What payment technologies help secure data?

Encryption and tokenization are two technologies used to protect merchant and consumer data.

Encryption protects data in motion, such as when transferred from the cardholder to the payment processor and onward through the authorization process. Encryption effectively removes cardholder data from the payment processing network and can also reduce the scope of PCI compliance requirements, which saves time and money in achieving and maintaining PCI compliance.

Tokenization replaces sensitive payment data with a unique token generated by complex algorithms that cannot be duplicated or decoded. The actual value of the data is zero without the ability to decipher it. While card data encryption protects data in transit during authorization, tokenization protects data at rest to securely offer post-authorization services such as recurring billing, tip adjustments, delayed shipping and card-not-present voids and returns.

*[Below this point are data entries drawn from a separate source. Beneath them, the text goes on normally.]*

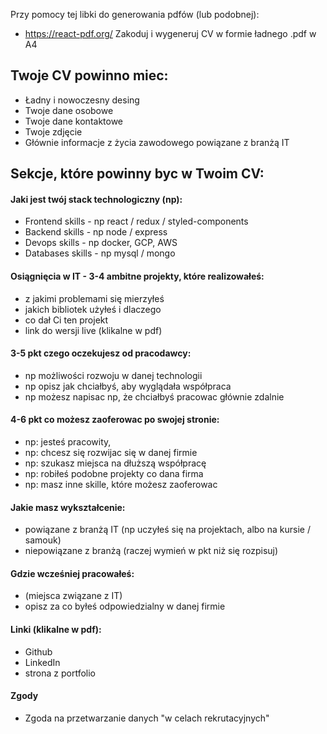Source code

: Przy pomocy tej libki do generowania pdfów (lub podobnej):
- https://react-pdf.org/
Zakoduj i wygeneruj CV w formie ładnego .pdf w A4


## Twoje CV powinno miec:
- Ładny i nowoczesny desing
- Twoje dane osobowe
- Twoje dane kontaktowe
- Twoje zdjęcie
- Głównie informacje z życia zawodowego powiązane z branżą IT


## Sekcje, które powinny byc w Twoim CV:
#### Jaki jest twój stack technologiczny (np):
- Frontend skills - np react / redux / styled-components
- Backend skills - np node / express
- Devops skills - np docker, GCP, AWS
- Databases skills - np mysql / mongo

#### Osiągnięcia w IT - 3-4 ambitne projekty, które realizowałeś:
- z jakimi problemami się mierzyłeś
- jakich bibliotek użyłeś i dlaczego
- co dał Ci ten projekt
- link do wersji live (klikalne w pdf)

#### 3-5 pkt czego oczekujesz od pracodawcy:
- np możliwości rozwoju w danej technologii
- np opisz jak chciałbyś, aby wyglądała współpraca
- np możesz napisac np, że chciałbyś pracowac głównie zdalnie

#### 4-6 pkt co możesz zaoferowac po swojej stronie:
- np: jesteś pracowity, 
- np: chcesz się rozwijac się w danej firmie
- np: szukasz miejsca na dłuższą współpracę
- np: robiłeś podobne projekty co dana firma
- np: masz inne skille, które możesz zaoferowac 

#### Jakie masz wykształcenie:
- powiązane z branżą IT (np uczyłeś się na projektach, albo na kursie / samouk)
- niepowiązane z branżą (raczej wymień w pkt niż się rozpisuj)

#### Gdzie wcześniej pracowałeś:
- (miejsca związane z IT)
- opisz za co byłeś odpowiedzialny w danej firmie

#### Linki (klikalne w pdf):
- Github
- LinkedIn
- strona z portfolio


#### Zgody
- Zgoda na przetwarzanie danych "w celach rekrutacyjnych"

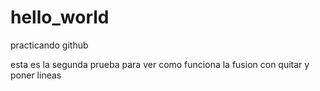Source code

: # hello_world
practicando  github


esta es la segunda prueba para ver como funciona la fusion con quitar y poner lineas
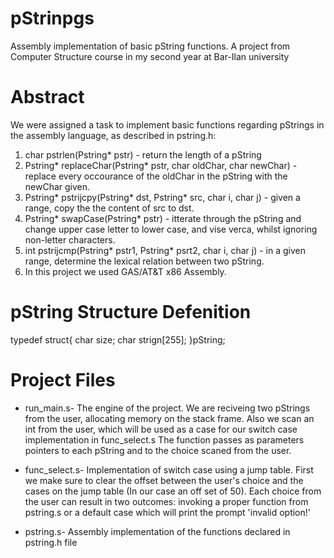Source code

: # pStrinpgs
Assembly implementation of basic pString functions. A project from Computer Structure course in my second year at Bar-Ilan university

# Abstract
We were assigned a task to implement basic functions regarding pStrings in the assembly language, as described in pstring.h:
1. char pstrlen(Pstring* pstr) - return the length of a pString
2. Pstring* replaceChar(Pstring* pstr, char oldChar, char newChar) - replace every occourance of the oldChar in the pString with the newChar given.
3. Pstring* pstrijcpy(Pstring* dst, Pstring* src, char i, char j) - given a range, copy the the content of src to dst.
4. Pstring* swapCase(Pstring* pstr) - itterate through the pString and change upper case letter to lower case, and vise verca, whilst ignoring non-letter characters.
5. int pstrijcmp(Pstring* pstr1, Pstring* psrt2, char i, char j) - in a given range, determine the lexical relation between two pString.
6. In this project we used GAS/AT&T x86 Assembly.

# pString Structure Defenition
typedef struct{ 
char size; 
char strign[255]; 
}pString;

# Project Files
- run_main.s- 
The engine of the project. We are reciveing two pStrings from the user, allocating memory on the stack frame. Also we scan an int from the user, which will be used as a case for our switch case implementation in func_select.s
The function passes as parameters pointers to each pString and to the choice scaned from the user.

- func_select.s- 
Implementation of switch case using a jump table. First we make sure to clear the offset between the user's choice and the cases on the jump table (In our case an off set of 50).
Each choice from the user can result in two outcomes: invoking a proper function from pstring.s or a default case which will print the prompt 'invalid option!'

- pstring.s- 
Assembly implementation of the functions declared in pstring.h file
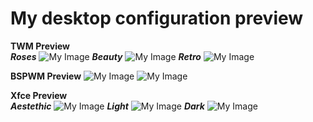 # My desktop configuration preview

<b>TWM Preview</b> \
<i><b>Roses</b></i>
![My Image](https://github.com/diws1/dotfiles/blob/main/twm%20rose.png)
<i><b>Beauty</b></i>
![My Image](https://github.com/diws1/dotfiles/blob/main/twm%20beauty.png)
<i><b>Retro</b></i>
![My Image](https://github.com/diws1/dotfiles/blob/main/twm%20retro.png)

<b>BSPWM Preview</b>
![My Image](https://github.com/diws1/dotfiles/blob/main/bspwm%20preview1.png)
![My Image](https://github.com/diws1/dotfiles/blob/main/bspwm%20preview2.png)

<b>Xfce Preview</b> \
<i><b>Aestethic</b></i>
![My Image](https://github.com/diws1/dotfiles/blob/main/xfce%20aestethic%20preview.png)
<i><b>Light</b></i>
![My Image](https://github.com/diws1/dotfiles/blob/main/xfce%20light%20preview.png)
<i><b>Dark</b></i>
![My Image](https://github.com/diws1/dotfiles/blob/main/xfce%20dark%20preview.png)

Who can help with becoming PCI compliant?

Some payment processors and gateway providers offer PCI compliance assistance to help automate the process to achieve and maintain compliance. Having this type of support is a big asset and time saver, so it’s important to consider a processor’s PCI compliance assistance solution when making your decision on which provider to use.

In addition to compliance tools and guidance, a good compliance assistance program will also provide financial protection to help cover costs in the event of a data breach. It’s similar to insurance in that the provider will foot the bill for certain breach expenses within a certain limit following a qualifying breach event.

It’s important to understand the role your payment processor and other third-party vendors will play in your system security and compliance obligations – as well as the role you will play. You may depend on third parties to help you maintain system security and PCI compliance, but ultimately the responsibility rests with you.